From the point of view of the fat cats who send the rest of us off to fight their wars, wouldn’t it be cool if we could turn humanity off for the duration of the conflict? An ancient trope of science fiction, to be sure, but so was cloning, once.
What I wanna know is, if we do find a drug to do this, what happens when we get what we want in Iraq and Afghanistan, and start bringing our troops home?
And by the way, what is it that we want in Iraq and Afghanistan? We routed the Taliban. We established that there were no weapons of mass destruction in Iraq. We killed Saddam and his sadist sons. We kicked all the Baathists out of government and the military. Now that we’ve been there almost five years, it’s clear we’re not trying to get Osama.
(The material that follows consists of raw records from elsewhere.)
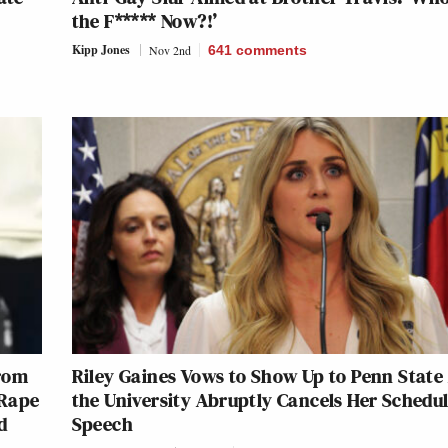
the F***** Now?!’
Kipp Jones
Nov 2nd
641
comments
From
Riley Gaines Vows to Show Up to Penn State 
 Rape
the University Abruptly Cancels Her Schedu
d
Speech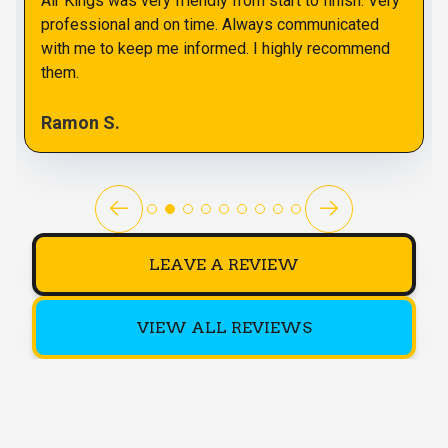
Air Kings was very friendly from start to finish. Very
professional and on time. Always communicated
with me to keep me informed. I highly recommend
them.
Ramon S.
LEAVE A REVIEW
VIEW ALL REVIEWS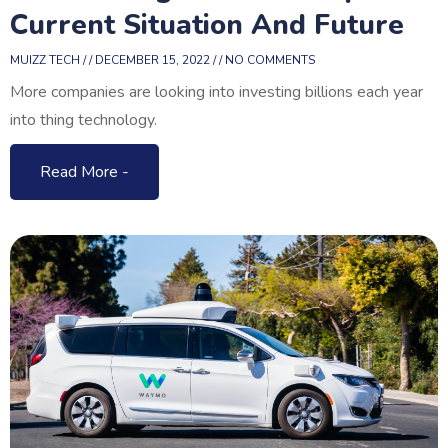
Current Situation And Future
MUIZZ TECH
DECEMBER 15, 2022
NO COMMENTS
More companies are looking into investing billions each year
into thing technology.
Read More -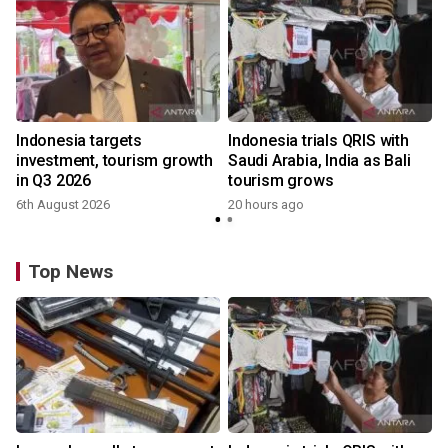
Indonesia targets
Indonesia trials QRIS with
investment, tourism growth
Saudi Arabia, India as Bali
in Q3 2026
tourism grows
6th August 2026
20 hours ago
y
Top News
Al Qaeda and the Taliban are swarming back into Afghanistan. We’re not eliminating poppy production in Afghanistan or corruption anywhere. We’re standing by, even assisting, as Iraqi Sunnis, Shiites, and Kurds prepare for a bloody civil war. Shit, we’re not even going to get the oil. So just what the fuck is it we do want, and how will we know when we get it? But that’s fodder for another entry.
What I wanna know is, if we can figure out how to turn humanity off, can we figure out how to turn it back on again? ‘Cause these men and women are going to come home afterward, and we really don’t want people who can kill without compunction wandering around our neighborhoods, marrying our sons and daughters, teaching our children . . . do we?
I have a better idea. Call in the Air Force and let them do the killing. As we all know, well-educated commisssioned officers launching precision-guided munitions from 30,000 feet don’t face the same stressors as boots-on-the-ground soldiers being shot at from doorways. Although I must say, when you land after two grueling strike missions in uncontested airspace, it’s somewhat annoying to find your orderly forgot to place the chocolate on your pillow, or that the chef at the officers’ mess used Idahos rather than russets in the vichyssoise.